Da Cellino San Marco a Neverland
Restando in Italia, ci fu una partita giudiziaria nella quale Al Bano trascinò il monumento del Pop Michael Jackson in aula, a Roma: lo accusò di avergli rubato i Cigni di Bakala, datata 1987 e averla trasformata in Will You Be There. I periti stabilirono che le due canzoni avevano 37 note di seguito identiche nel ritornello, e quindi il plagio sussisteva; Jackson venne condannato a pagare 4 milioni di lire di multa, ma non i 5 miliardi che chiedeva Al Bano. Sentenza che venne completamente rivista dalla in appello: entrambi si erano ispirati alla canzone del 1939, sprovvista di copyright, Bless You For Being An Angel degli Ink Spots. Il plagio del plagio. Al Bano fu costretto a pagare le spese processuali. Le canzoni ritenute simili sono un’infinità. Orecchiabile è la somiglianza tra Sarà la nostalgia di Sandro Giacobbe (scritta nel 1982) e La Vita è adesso di Claudio Baglioni, incisa tre anni dopo. Uno che viene tenuto sempre sotto osservazione è Zucchero, già identico nelle sembianze e nei movimenti a Joe Cocker: Per colpa di chi, grande successo di Fornaciari, non si discosta molto da Calling Elvis dei Dire Straits.

Cosa dire invece de Le ragazze dell’Est firmata da Baglioni che ha addirittura tre versioni?
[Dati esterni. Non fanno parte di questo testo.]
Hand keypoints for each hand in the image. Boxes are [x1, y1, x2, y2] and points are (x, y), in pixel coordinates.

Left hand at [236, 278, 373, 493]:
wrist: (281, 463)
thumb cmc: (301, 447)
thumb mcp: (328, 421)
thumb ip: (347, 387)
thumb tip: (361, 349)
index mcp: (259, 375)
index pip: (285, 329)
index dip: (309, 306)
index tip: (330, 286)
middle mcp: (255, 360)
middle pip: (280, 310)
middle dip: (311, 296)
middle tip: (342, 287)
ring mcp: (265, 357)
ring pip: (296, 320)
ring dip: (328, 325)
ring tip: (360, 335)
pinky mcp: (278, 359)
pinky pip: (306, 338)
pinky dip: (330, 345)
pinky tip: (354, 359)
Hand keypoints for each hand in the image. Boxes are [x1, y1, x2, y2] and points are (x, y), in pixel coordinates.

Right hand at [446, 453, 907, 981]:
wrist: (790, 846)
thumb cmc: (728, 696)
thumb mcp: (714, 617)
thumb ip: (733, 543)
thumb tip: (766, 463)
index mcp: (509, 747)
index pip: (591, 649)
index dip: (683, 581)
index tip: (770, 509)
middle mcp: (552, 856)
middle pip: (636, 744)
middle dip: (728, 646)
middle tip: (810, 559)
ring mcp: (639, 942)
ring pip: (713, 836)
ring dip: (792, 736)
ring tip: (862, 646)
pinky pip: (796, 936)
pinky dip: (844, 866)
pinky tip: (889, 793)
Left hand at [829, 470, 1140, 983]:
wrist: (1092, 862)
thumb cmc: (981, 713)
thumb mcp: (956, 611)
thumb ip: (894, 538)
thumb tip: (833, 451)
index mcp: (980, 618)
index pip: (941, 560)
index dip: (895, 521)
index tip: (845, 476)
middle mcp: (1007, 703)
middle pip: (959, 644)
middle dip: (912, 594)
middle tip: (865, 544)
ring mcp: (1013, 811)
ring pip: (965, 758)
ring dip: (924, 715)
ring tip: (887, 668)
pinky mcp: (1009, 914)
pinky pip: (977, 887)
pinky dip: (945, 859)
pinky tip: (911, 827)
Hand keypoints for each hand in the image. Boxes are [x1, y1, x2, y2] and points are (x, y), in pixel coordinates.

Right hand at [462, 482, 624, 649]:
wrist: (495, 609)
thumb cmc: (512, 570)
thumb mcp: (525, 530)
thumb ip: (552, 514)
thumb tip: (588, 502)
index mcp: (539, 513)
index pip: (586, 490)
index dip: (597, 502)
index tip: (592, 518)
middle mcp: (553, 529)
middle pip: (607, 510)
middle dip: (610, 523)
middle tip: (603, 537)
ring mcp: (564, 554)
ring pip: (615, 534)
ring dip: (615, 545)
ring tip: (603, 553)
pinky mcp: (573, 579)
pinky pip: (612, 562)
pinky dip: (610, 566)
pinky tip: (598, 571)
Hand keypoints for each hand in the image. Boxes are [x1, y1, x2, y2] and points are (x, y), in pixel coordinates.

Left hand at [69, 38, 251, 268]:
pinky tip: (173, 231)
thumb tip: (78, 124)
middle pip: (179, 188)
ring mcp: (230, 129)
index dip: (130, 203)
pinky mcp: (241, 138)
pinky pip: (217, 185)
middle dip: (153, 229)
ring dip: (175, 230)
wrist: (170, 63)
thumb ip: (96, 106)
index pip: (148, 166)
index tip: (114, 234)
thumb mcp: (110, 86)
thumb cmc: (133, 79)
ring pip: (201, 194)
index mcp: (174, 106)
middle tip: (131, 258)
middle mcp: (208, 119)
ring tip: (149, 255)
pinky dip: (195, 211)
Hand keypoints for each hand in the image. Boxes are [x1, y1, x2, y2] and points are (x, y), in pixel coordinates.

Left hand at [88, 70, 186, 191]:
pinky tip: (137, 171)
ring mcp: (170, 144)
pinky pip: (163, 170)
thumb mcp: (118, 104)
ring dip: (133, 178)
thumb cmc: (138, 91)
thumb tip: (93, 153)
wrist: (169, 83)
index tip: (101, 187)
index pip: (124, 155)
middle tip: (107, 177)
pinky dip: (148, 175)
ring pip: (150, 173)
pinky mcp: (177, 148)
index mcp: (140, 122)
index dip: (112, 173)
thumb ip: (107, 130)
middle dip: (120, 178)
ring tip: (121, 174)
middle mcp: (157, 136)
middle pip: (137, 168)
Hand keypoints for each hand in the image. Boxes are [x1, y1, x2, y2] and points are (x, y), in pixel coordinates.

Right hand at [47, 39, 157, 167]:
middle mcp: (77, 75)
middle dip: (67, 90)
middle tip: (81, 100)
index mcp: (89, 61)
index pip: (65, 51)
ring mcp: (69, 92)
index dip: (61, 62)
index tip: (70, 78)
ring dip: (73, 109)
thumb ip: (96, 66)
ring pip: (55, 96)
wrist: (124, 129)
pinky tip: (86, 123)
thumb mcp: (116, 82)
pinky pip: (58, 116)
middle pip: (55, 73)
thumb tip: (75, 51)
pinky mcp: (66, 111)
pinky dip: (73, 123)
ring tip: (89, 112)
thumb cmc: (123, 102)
Mezz’ora fa di Gigi D’Alessio, Buona fortuna e buon viaggio dei Pooh e Un canto gitano di Lorenzo Ballarin. Per non parlare di Luciano Ligabue che nel 1995 ottiene un gran successo grazie a Certe Notti: ascoltandola però vien da chiedersi quanto si sia ispirato a Bed of Roses dei Bon Jovi… O gli 883 che raggiungono la celebrità col brano-tormentone Hanno ucciso l’Uomo Ragno riprendendo Love at First di Jon Yellow. Magari, all’epoca, il fatto poteva passare sottotraccia, difficile farlo oggi al tempo di Internet. E così si scopre che Arisa trionfa al Festival di Sanremo Giovani con un brano, Sincerità, troppo uguale nel ritornello a uno di Don McLean Vincent (Starry Starry Night). E nella speciale lista compare anche il Nobel-candidato Roberto Vecchioni: la sua Voglio una donna non può riportare alla mente I’m going down del Boss Bruce Springsteen.

E neanche il fresco di vittoria al Premio Tenco Niccolò Fabi la cui Verosimile ha un attacco molto “simile” a Know sure something dei Kiss. Chissà, magari il suo chitarrista è un fan della band glam rock statunitense. Un’autorità in materia di plagio musicale è sicuramente Michele Bovi, giornalista, autore di trasmissioni tv, collaboratore dello stesso Endrigo, autore del libro Anche Mozart copiava. Sul suo sito internet, Bovi ricorda come la prima causa per plagio vede protagonista uno dei padri della canzone italiana, Cesare Andrea Bixio, autore di Mamma e Parlami d’amore Mariù, per citarne due in uno sconfinato repertorio. Fu l’editore Ricordi a denunciare Bixio: sosteneva che la sua canzone, Noi siam come le lucciole… ovvero Lucciole vagabonde era un plagio dell’aria della Turandot di Giacomo Puccini, laddove fa “Ma il mio pensiero è chiuso in me…”. “Con i rispettivi avvocati”, scrive Bovi, “si recarono alla Siae per controllare il deposito dei due brani, in quel registro che raccoglie gli atti di nascita delle opere musicali dell’ingegno. E nella sorpresa generale scoprirono che Lucciole vagabonde era stata depositata alcuni mesi prima. Per stemperare l’imbarazzo di Ricordi e degli altri presenti, Bixio se ne uscì con questa frase: “Per carità, è ben lungi da me il pensiero che il Maestro Puccini abbia voluto copiare la mia canzone. Certo che il ritornello era nell’aria… probabilmente il Maestro l’ha sentito e gli è rimasto in testa…”. Gran signore.